§ WHAT TO WORK ON
Please retype the records below exactly as they appear, leaving out every picture.
──────── DATA FOR PROCESSING
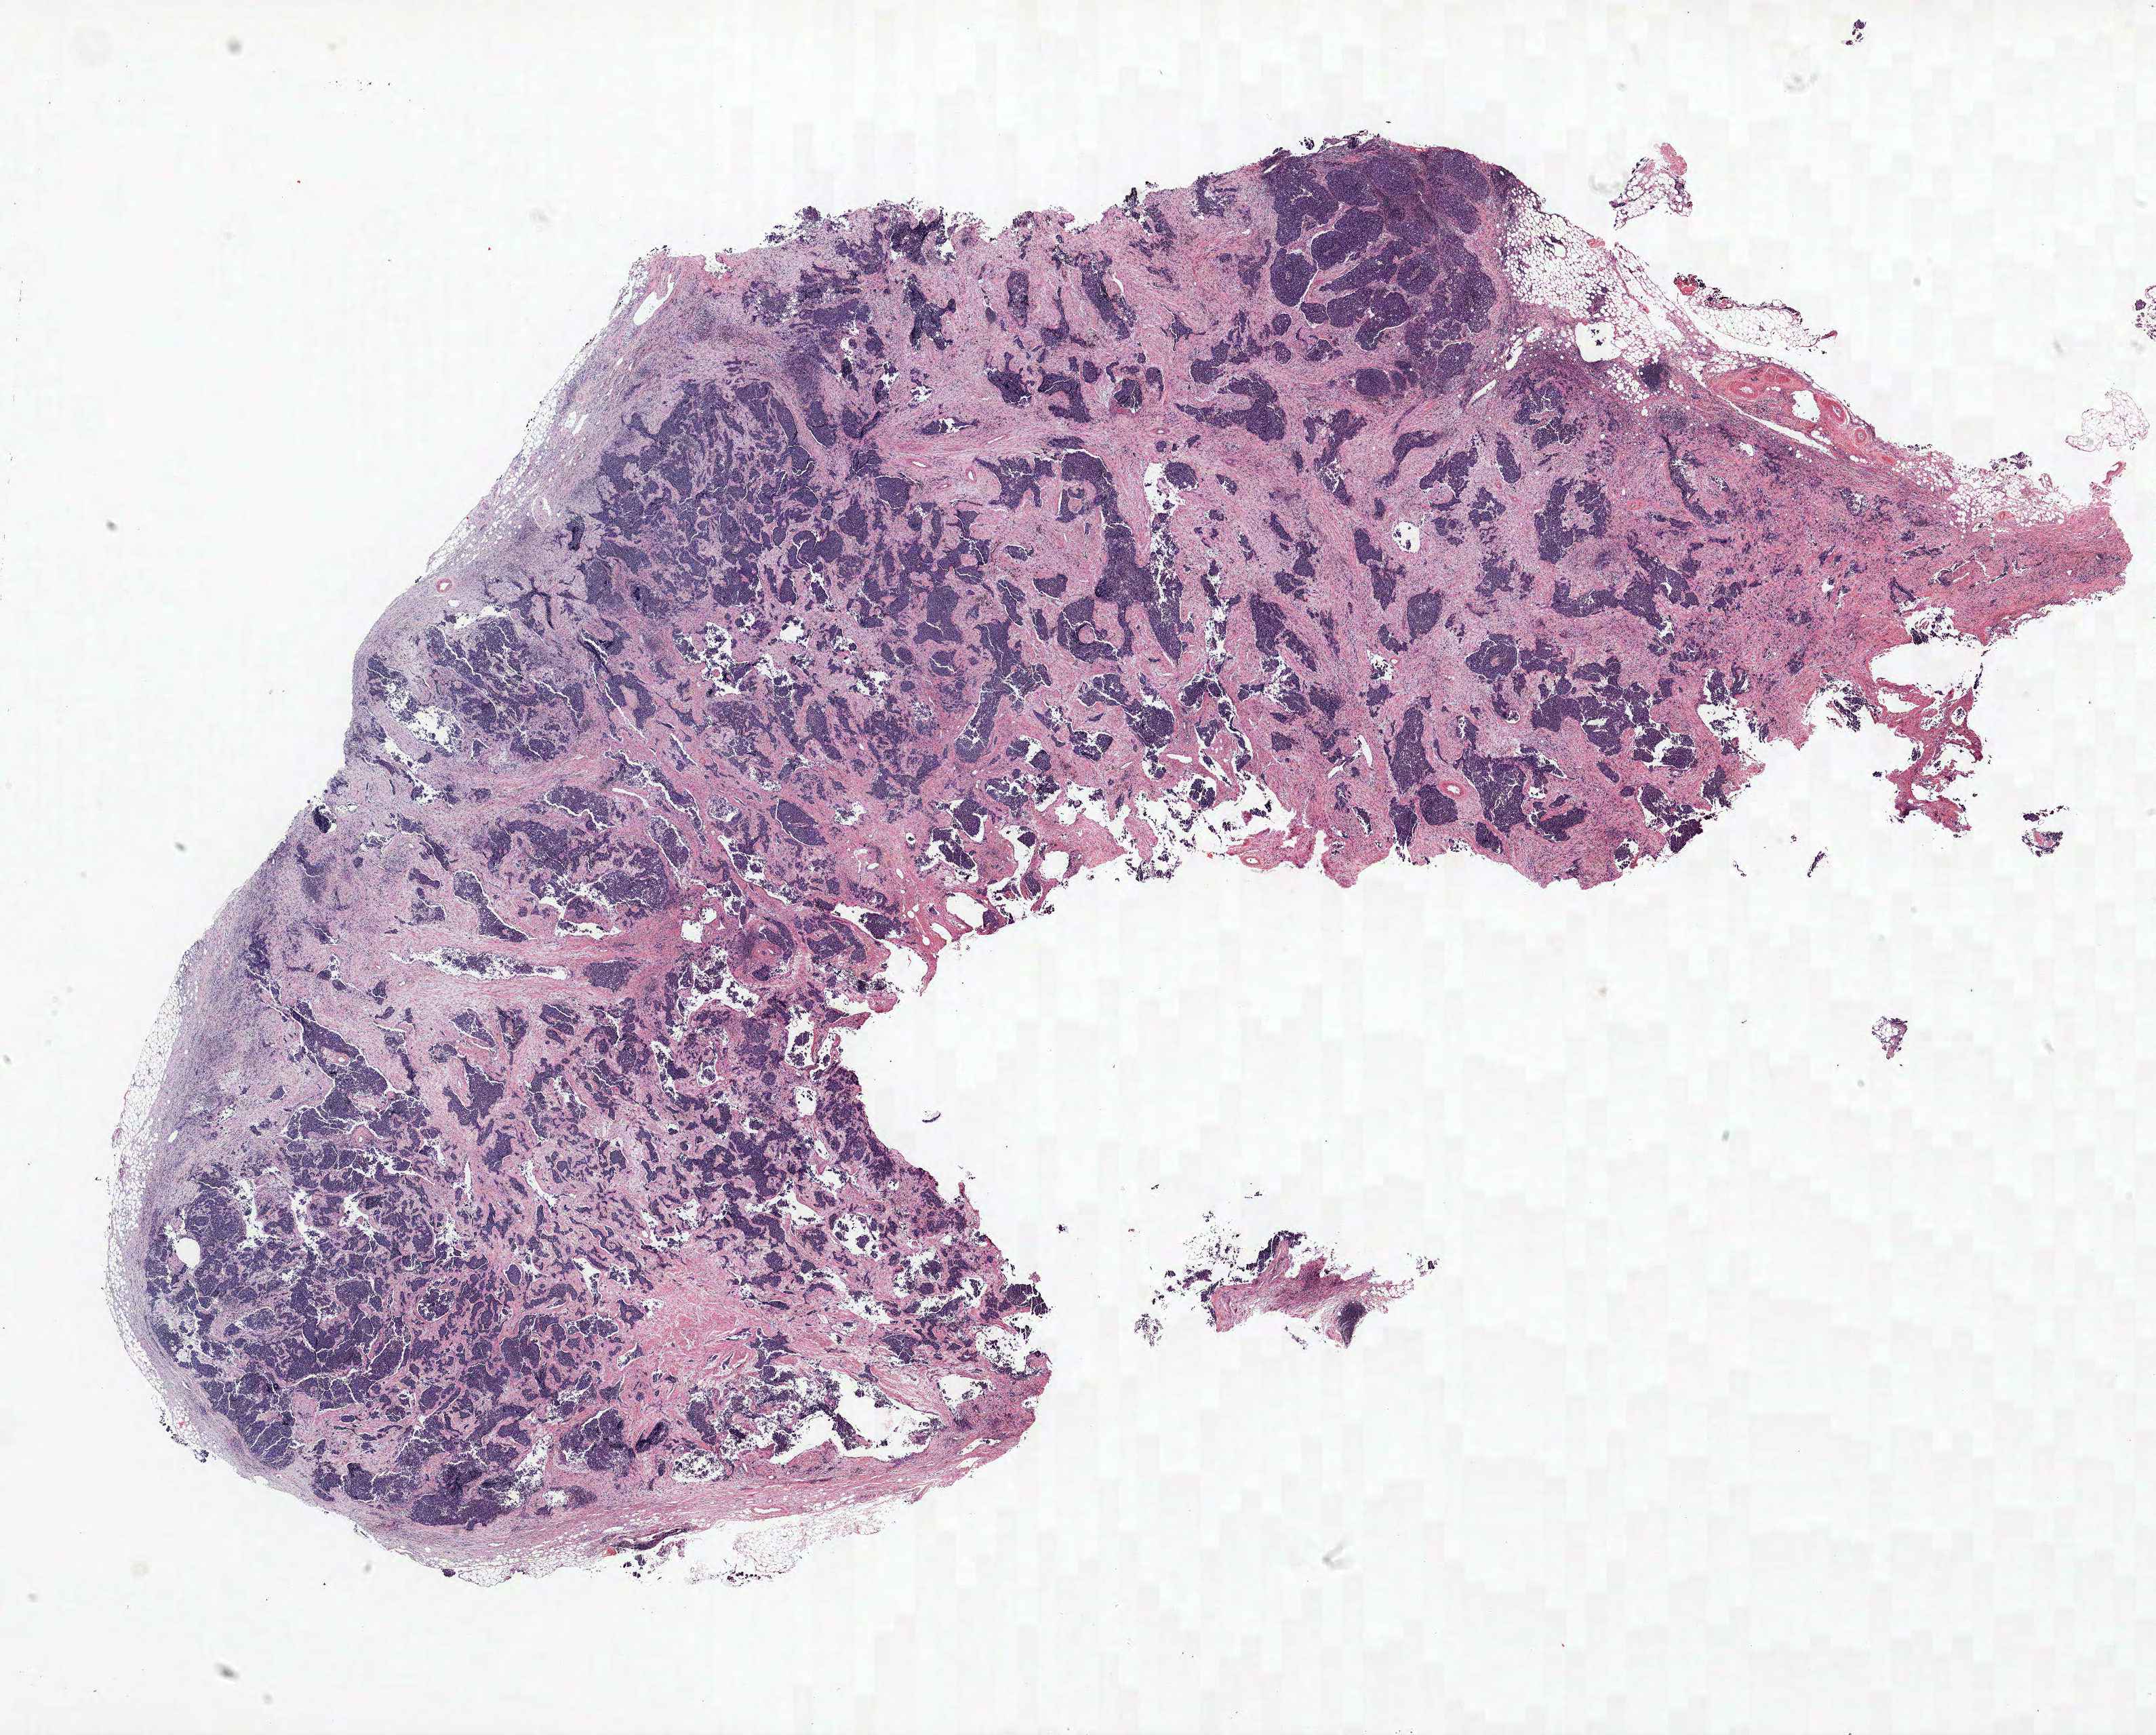
H&E whole-slide image, shown as a low-resolution overview of the whole scanned area (about 25.4 x 20.5 mm); FFPE section; lung tissue. Male, age 73 at enrolment. Current smoker at enrolment. Grade: cannot be assessed (GX).
• primary tumour location (clinical record): left upper lobe
• participant's lung-cancer diagnosis: Small cell carcinoma, NOS
• tumour size (pathology): 19 mm
• stage (AJCC 6th edition): IIIB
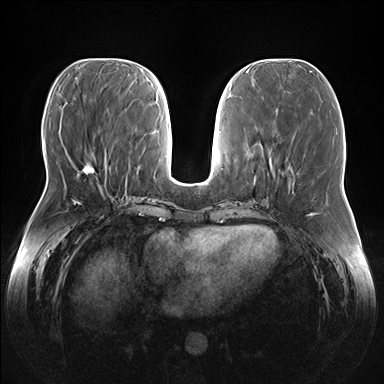
Breast MRI (dynamic contrast-enhanced), one axial slice. Position 62 of 176 along the scan axis. Dynamic contrast-enhanced series, time point 2 of 7 at this slice position (early post-contrast). 1.5 T. TE 1.5 ms, TR 4.1 ms. 1.1 mm slice thickness. 384 × 384 image matrix, field of view 380 × 380 mm. Female patient.
Annotated regions visible in this slice (semi-automatically segmented with operator editing):
- enhancing-tissue mask used for the functional tumour volume (all voxels passing the contrast-enhancement thresholds inside the analysis volume; usually the tumour): bounding box (x1, y1, x2, y2) in pixels: (67, 153, 108, 184)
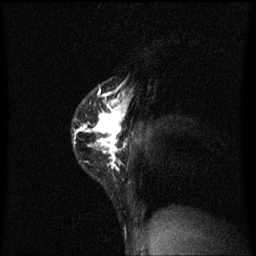
Breast MRI (dynamic contrast-enhanced), one sagittal slice. Slice 45 of 60 in the series (ordered by position). Dynamic contrast-enhanced series, image 2 of 3 at this slice position (ordered by acquisition). 1.5 T. TE 4.2 ms, TR 8.4 ms. 2 mm slice thickness. 256 × 256 image matrix, field of view 200 × 200 mm. Patient: female, 40 years.
Structures marked on this image (semi-automatic segmentation, software-assisted and operator-edited):
- analysis volume of interest (the breast-tissue region the enhancement analysis was run in; not a lesion): box from (x=73, y=78) to (x=130, y=171) px
- tumour enhancement mask (voxels above the 70 % enhancement threshold inside the analysis volume of interest): (x=74, y=86)–(x=130, y=171)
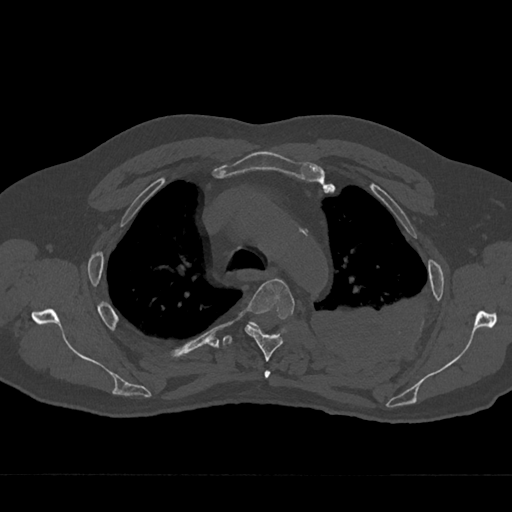
CT including the spine, one axial slice. Slice 515 of 797 in the series (ordered by position). Reconstruction kernel Br40s/3. 120 kVp. Bone window (W 1800 / L 400 HU). 0.5 mm slice thickness. 512 × 512 image matrix. Male patient, age 75 years. Case-level facts recorded for this patient, not image findings: primary cancer: renal.
Outlined on this slice (semi-automatic segmentation, software-assisted and operator-edited):
- T3 vertebra: box from (x=264, y=370) to (x=271, y=378) px
- T4 vertebra: (x=245, y=278)–(x=295, y=362)
- T5 vertebra: (x=223, y=321)–(x=260, y=346)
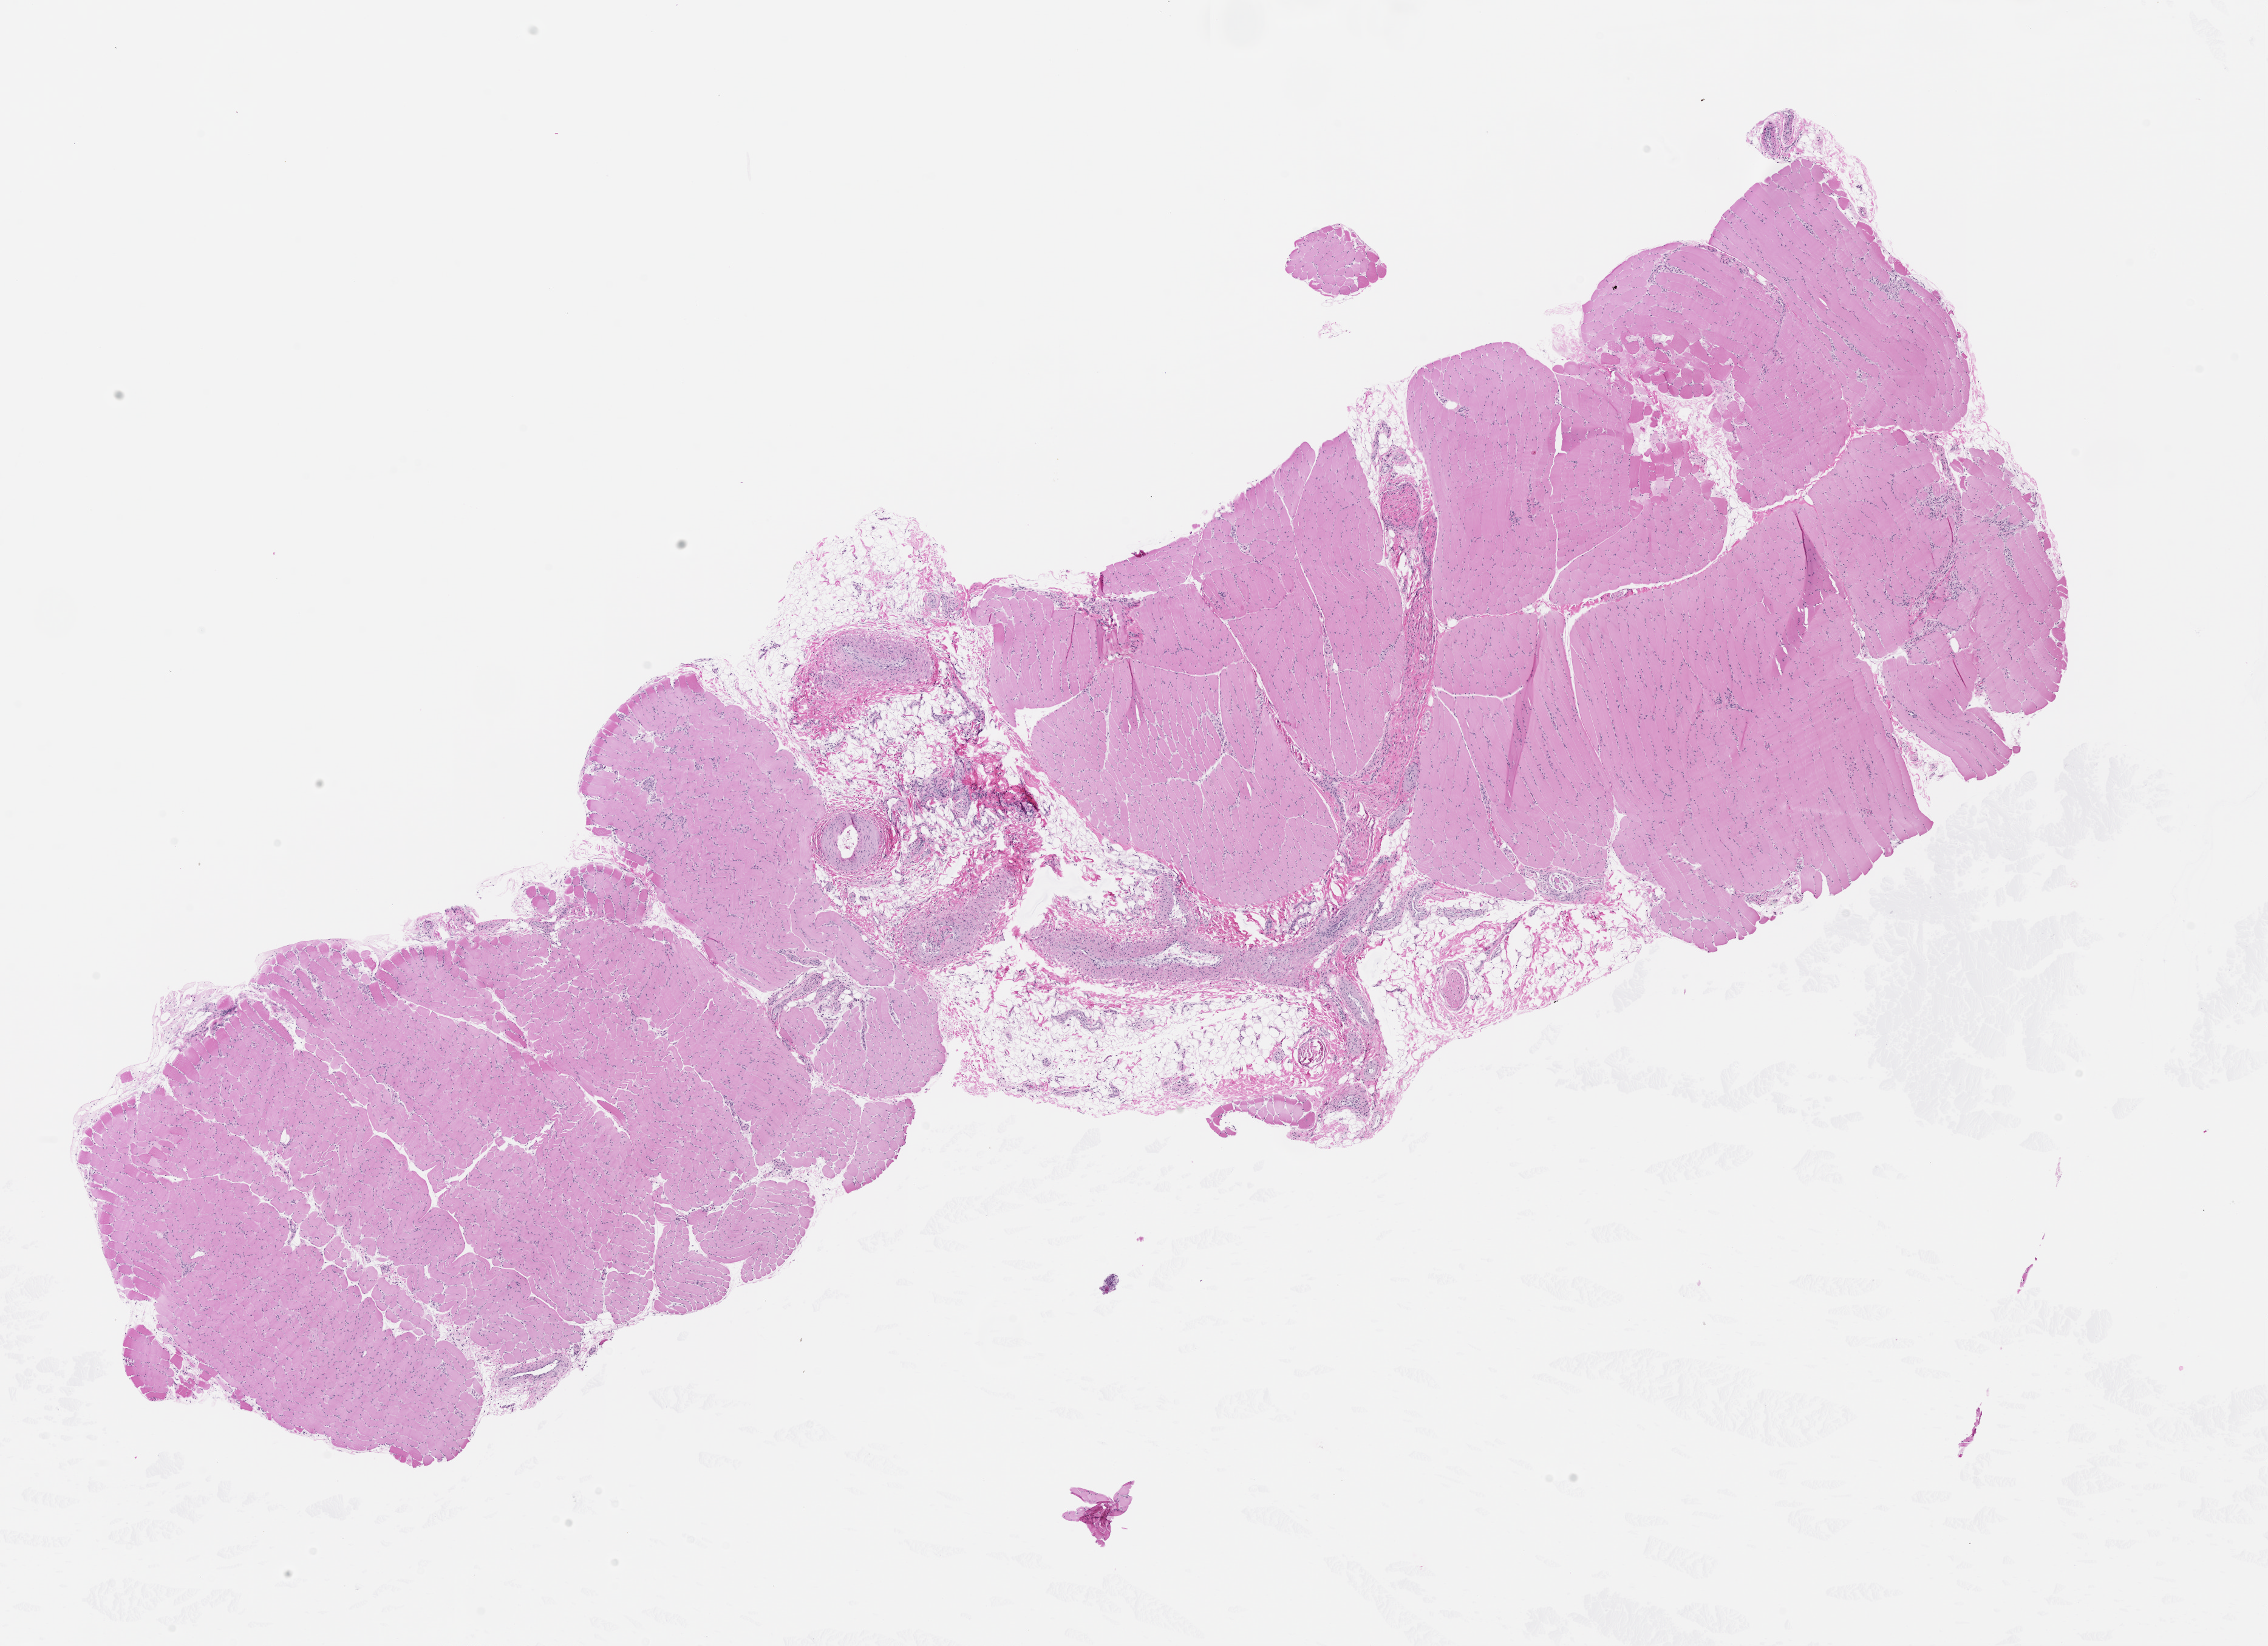
Whole-slide histology image, H&E-stained — a low-resolution overview of the entire scanned area, about 15.0 x 10.9 mm (from a 20x scan).
Patient diagnosis (cohort enrolment): sarcoma (site not recorded at cohort level).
────────────────
§ SOLUTION
H&E whole-slide image, shown as a low-resolution overview of the whole scanned area (about 25.4 x 20.5 mm); FFPE section; lung tissue. Male, age 73 at enrolment. Current smoker at enrolment. Grade: cannot be assessed (GX).
• primary tumour location (clinical record): left upper lobe
• participant's lung-cancer diagnosis: Small cell carcinoma, NOS
• tumour size (pathology): 19 mm
• stage (AJCC 6th edition): IIIB
Breast MRI (dynamic contrast-enhanced), one axial slice. Position 62 of 176 along the scan axis. Dynamic contrast-enhanced series, time point 2 of 7 at this slice position (early post-contrast). 1.5 T. TE 1.5 ms, TR 4.1 ms. 1.1 mm slice thickness. 384 × 384 image matrix, field of view 380 × 380 mm. Female patient.
Annotated regions visible in this slice (semi-automatically segmented with operator editing):
- enhancing-tissue mask used for the functional tumour volume (all voxels passing the contrast-enhancement thresholds inside the analysis volume; usually the tumour): bounding box (x1, y1, x2, y2) in pixels: (67, 153, 108, 184)
Breast MRI (dynamic contrast-enhanced), one sagittal slice. Slice 45 of 60 in the series (ordered by position). Dynamic contrast-enhanced series, image 2 of 3 at this slice position (ordered by acquisition). 1.5 T. TE 4.2 ms, TR 8.4 ms. 2 mm slice thickness. 256 × 256 image matrix, field of view 200 × 200 mm. Patient: female, 40 years.
Structures marked on this image (semi-automatic segmentation, software-assisted and operator-edited):
- analysis volume of interest (the breast-tissue region the enhancement analysis was run in; not a lesion): box from (x=73, y=78) to (x=130, y=171) px
- tumour enhancement mask (voxels above the 70 % enhancement threshold inside the analysis volume of interest): (x=74, y=86)–(x=130, y=171)
CT including the spine, one axial slice. Slice 515 of 797 in the series (ordered by position). Reconstruction kernel Br40s/3. 120 kVp. Bone window (W 1800 / L 400 HU). 0.5 mm slice thickness. 512 × 512 image matrix. Male patient, age 75 years. Case-level facts recorded for this patient, not image findings: primary cancer: renal.
Outlined on this slice (semi-automatic segmentation, software-assisted and operator-edited):
- T3 vertebra: box from (x=264, y=370) to (x=271, y=378) px
- T4 vertebra: (x=245, y=278)–(x=295, y=362)
- T5 vertebra: (x=223, y=321)–(x=260, y=346)
Whole-slide histology image, H&E-stained — a low-resolution overview of the entire scanned area, about 15.0 x 10.9 mm (from a 20x scan).
Patient diagnosis (cohort enrolment): sarcoma (site not recorded at cohort level).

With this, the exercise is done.